*INFORMATION*
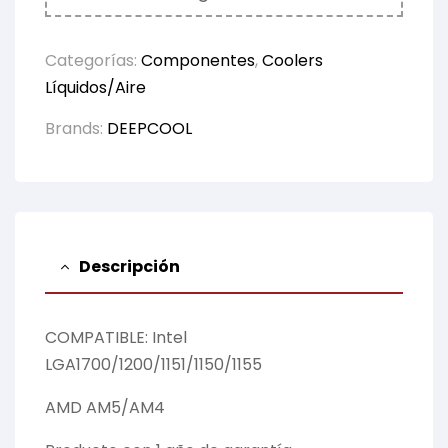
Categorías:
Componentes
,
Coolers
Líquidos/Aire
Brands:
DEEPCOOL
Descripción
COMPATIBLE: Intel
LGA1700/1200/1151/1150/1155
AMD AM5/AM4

* * *

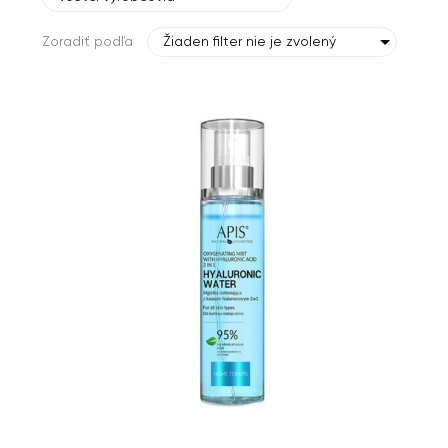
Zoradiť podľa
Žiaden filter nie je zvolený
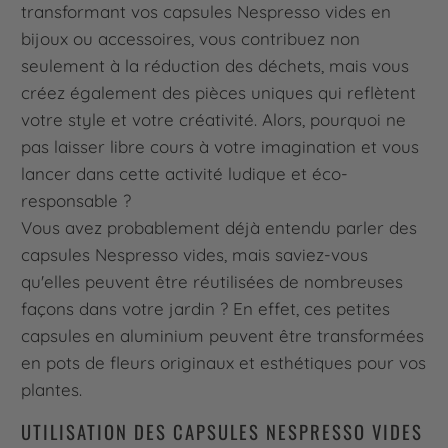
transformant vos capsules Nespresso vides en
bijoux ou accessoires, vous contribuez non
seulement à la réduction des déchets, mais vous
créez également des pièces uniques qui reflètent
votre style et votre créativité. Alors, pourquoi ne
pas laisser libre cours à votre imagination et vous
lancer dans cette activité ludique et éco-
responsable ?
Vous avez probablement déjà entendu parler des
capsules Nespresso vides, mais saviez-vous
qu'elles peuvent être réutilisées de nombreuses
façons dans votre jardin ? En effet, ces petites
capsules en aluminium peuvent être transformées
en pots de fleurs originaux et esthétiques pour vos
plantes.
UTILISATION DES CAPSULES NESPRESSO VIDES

*TASK BRIEF*
In the entries above, the lines between the one holding "pas laisser libre" and the one holding "UTILISATION DES CAPSULES NESPRESSO VIDES", inclusive, are to be printed exactly as written, and those alone.

*SOLUTION*
pas laisser libre cours à votre imagination et vous
lancer dans cette activité ludique et éco-
responsable ?
Vous avez probablement déjà entendu parler des
capsules Nespresso vides, mais saviez-vous
qu'elles peuvent être réutilisées de nombreuses
façons dans votre jardin ? En effet, ces petites
capsules en aluminium peuvent être transformées
en pots de fleurs originaux et esthétiques pour vos
plantes.
UTILISATION DES CAPSULES NESPRESSO VIDES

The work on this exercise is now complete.